»»

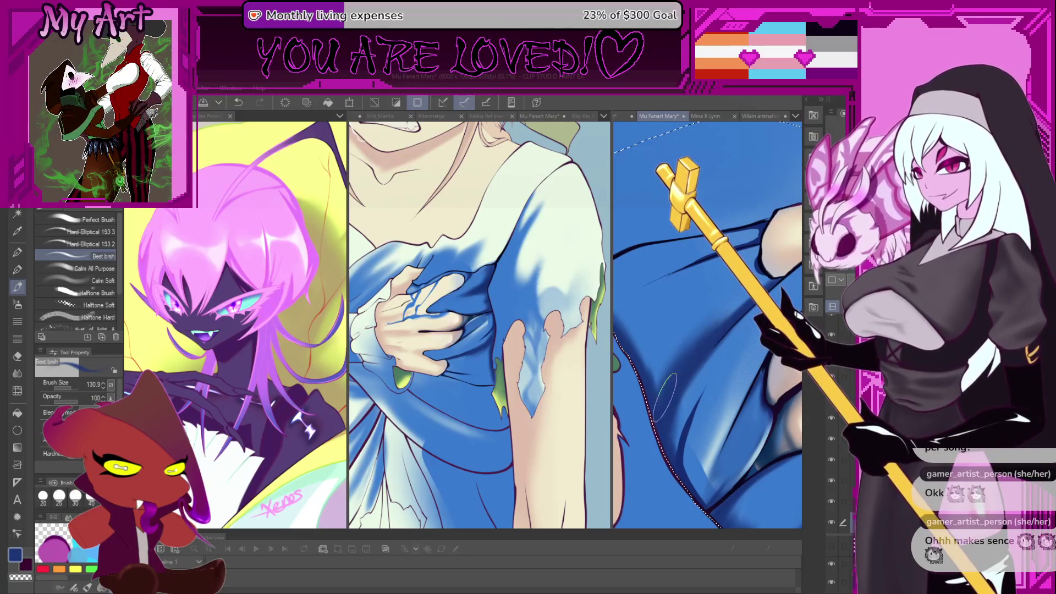
{"action": "left_click_drag", "start_coordinate": [690, 358], "coordinate": [698, 369]}
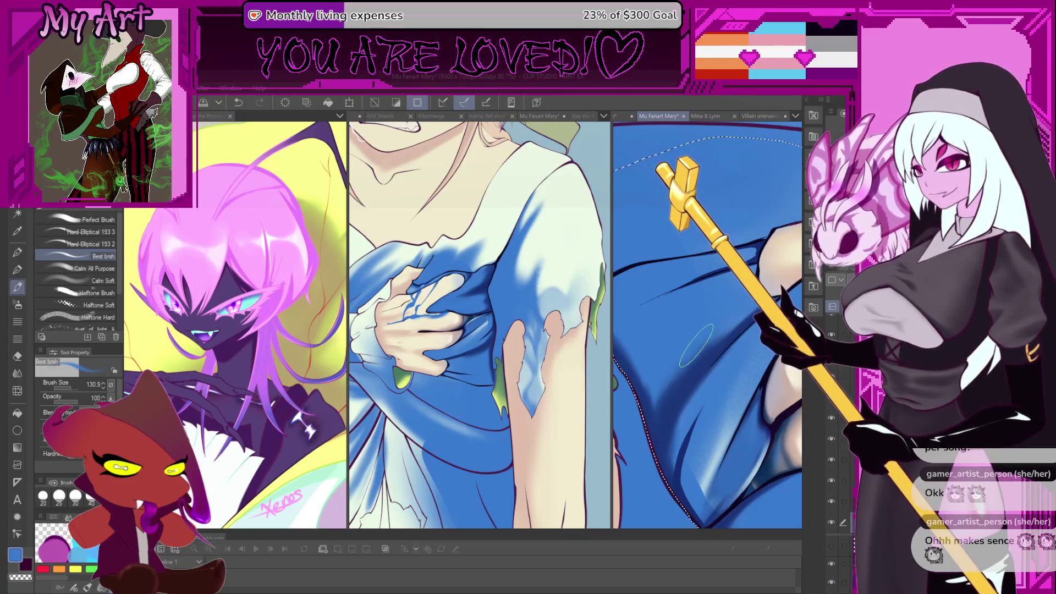
{"action": "left_click", "coordinate": [686, 366], "text": "alt"}
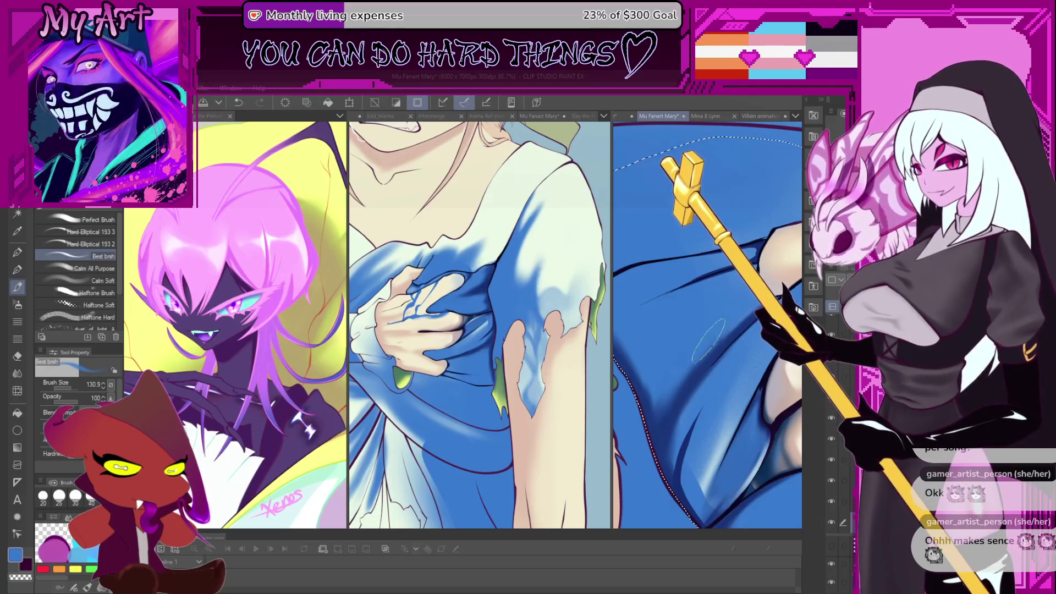
Blend the medium blue over the fold shading, undo one stroke, then zoom out to review.
{"action": "left_click_drag", "start_coordinate": [690, 368], "coordinate": [701, 381]}
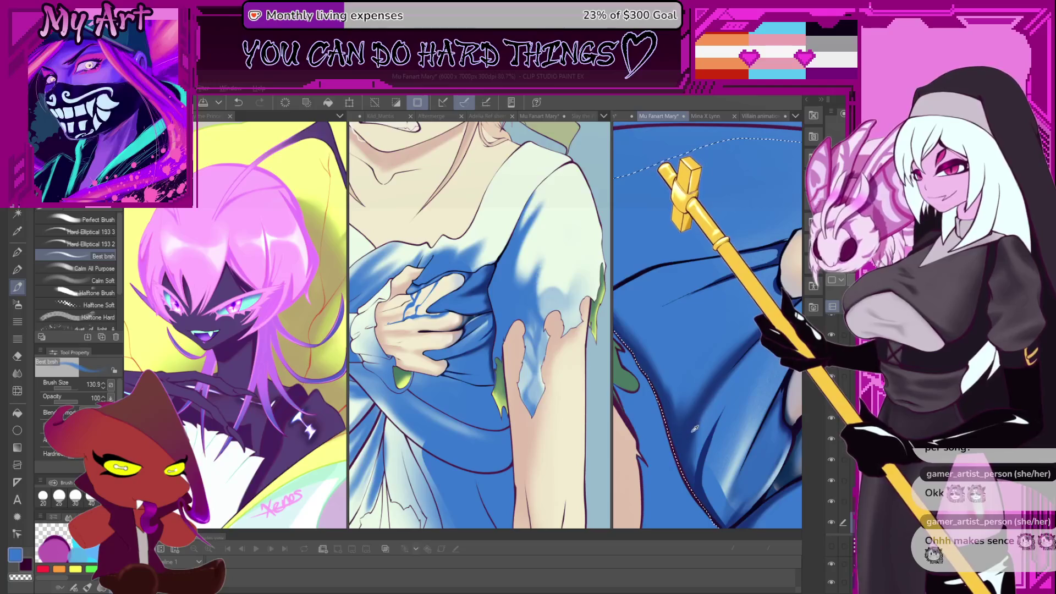
{"action": "scroll", "coordinate": [672, 404], "scroll_direction": "up", "scroll_amount": 1}
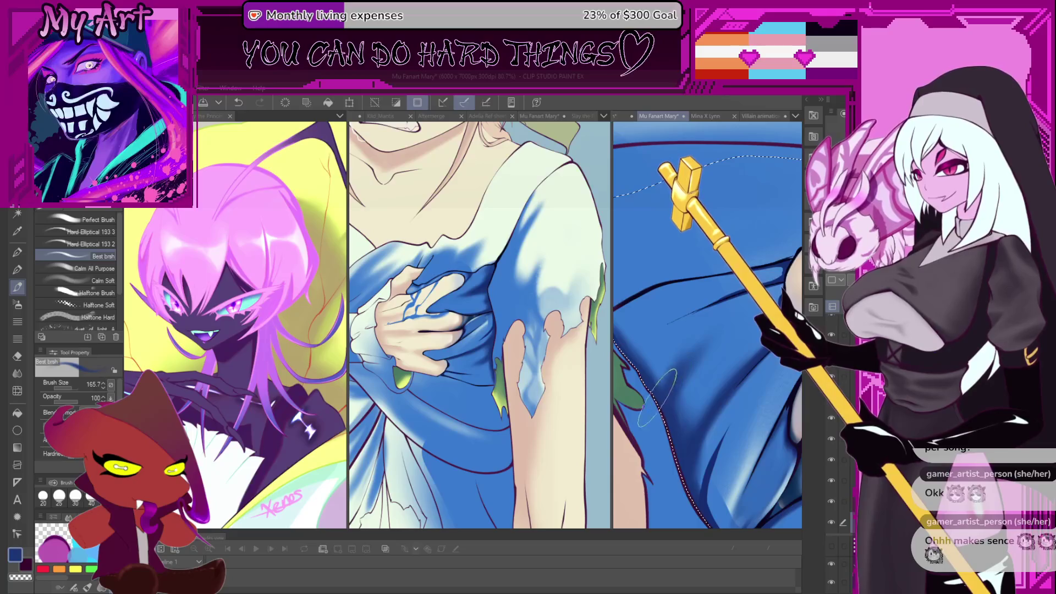
{"action": "left_click_drag", "start_coordinate": [688, 366], "coordinate": [721, 386]}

««

What is required: Copy out all of the listing word for word, but skip the images.

Answer space:
{"action": "left_click_drag", "start_coordinate": [690, 358], "coordinate": [698, 369]}
{"action": "left_click", "coordinate": [686, 366], "text": "alt"}
Blend the medium blue over the fold shading, undo one stroke, then zoom out to review.
{"action": "left_click_drag", "start_coordinate": [690, 368], "coordinate": [701, 381]}
{"action": "scroll", "coordinate": [672, 404], "scroll_direction": "up", "scroll_amount": 1}
{"action": "left_click_drag", "start_coordinate": [688, 366], "coordinate": [721, 386]}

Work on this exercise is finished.